Since pictures are not wanted in the copy, output only the rest of each record exactly.
----
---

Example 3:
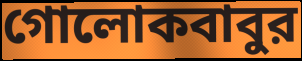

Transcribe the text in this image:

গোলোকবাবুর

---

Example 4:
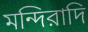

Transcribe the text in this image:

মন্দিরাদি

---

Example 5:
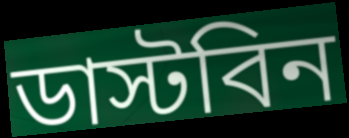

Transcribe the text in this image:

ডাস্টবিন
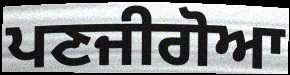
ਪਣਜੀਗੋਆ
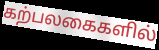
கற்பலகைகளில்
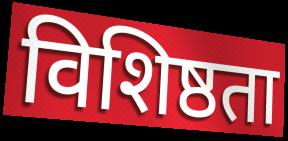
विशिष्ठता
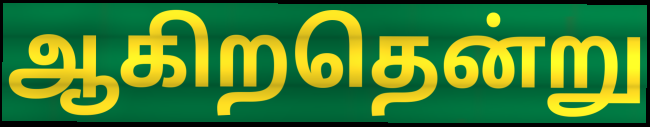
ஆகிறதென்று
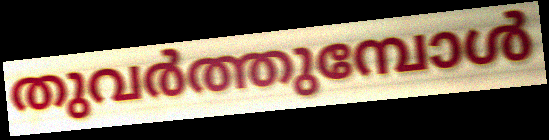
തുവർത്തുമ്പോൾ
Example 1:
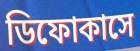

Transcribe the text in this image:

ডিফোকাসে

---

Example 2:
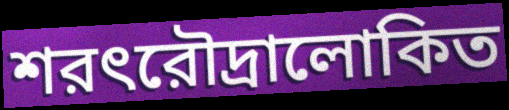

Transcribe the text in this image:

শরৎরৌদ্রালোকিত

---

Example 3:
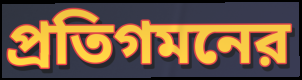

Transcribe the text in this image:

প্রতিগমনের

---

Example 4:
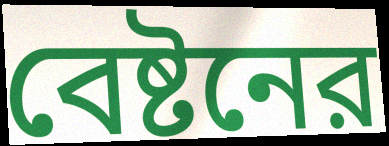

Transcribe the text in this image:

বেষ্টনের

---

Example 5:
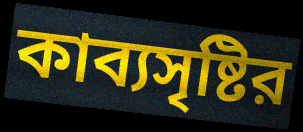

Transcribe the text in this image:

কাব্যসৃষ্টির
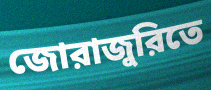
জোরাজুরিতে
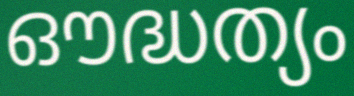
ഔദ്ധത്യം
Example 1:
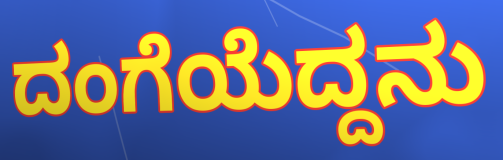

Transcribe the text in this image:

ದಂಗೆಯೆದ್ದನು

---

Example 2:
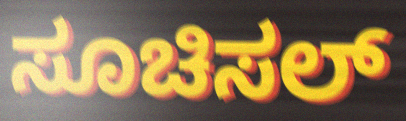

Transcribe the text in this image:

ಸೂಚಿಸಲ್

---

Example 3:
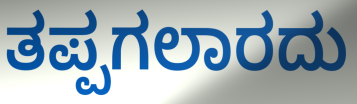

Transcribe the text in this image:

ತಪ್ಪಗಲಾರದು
----
▸ Solved problem
---

Example 3:

Transcribe the text in this image:

গোলোকবাবুর

---

Example 4:

Transcribe the text in this image:

মন্দিরাদি

---

Example 5:

Transcribe the text in this image:

ডাস্টবিন
ਪਣਜੀਗੋਆ
கற்பலகைகளில்
विशिष्ठता
ஆகிறதென்று
തുവർത്തുമ്പോൾ
Example 1:

Transcribe the text in this image:

ডিফোকাসে

---

Example 2:

Transcribe the text in this image:

শরৎরৌদ্রালোকিত

---

Example 3:

Transcribe the text in this image:

প্রতিগমনের

---

Example 4:

Transcribe the text in this image:

বেষ্টনের

---

Example 5:

Transcribe the text in this image:

কাব্যসৃষ্টির
জোরাজুরিতে
ഔദ്ധത്യം
Example 1:

Transcribe the text in this image:

ದಂಗೆಯೆದ್ದನು

---

Example 2:

Transcribe the text in this image:

ಸೂಚಿಸಲ್

---

Example 3:

Transcribe the text in this image:

ತಪ್ಪಗಲಾರದು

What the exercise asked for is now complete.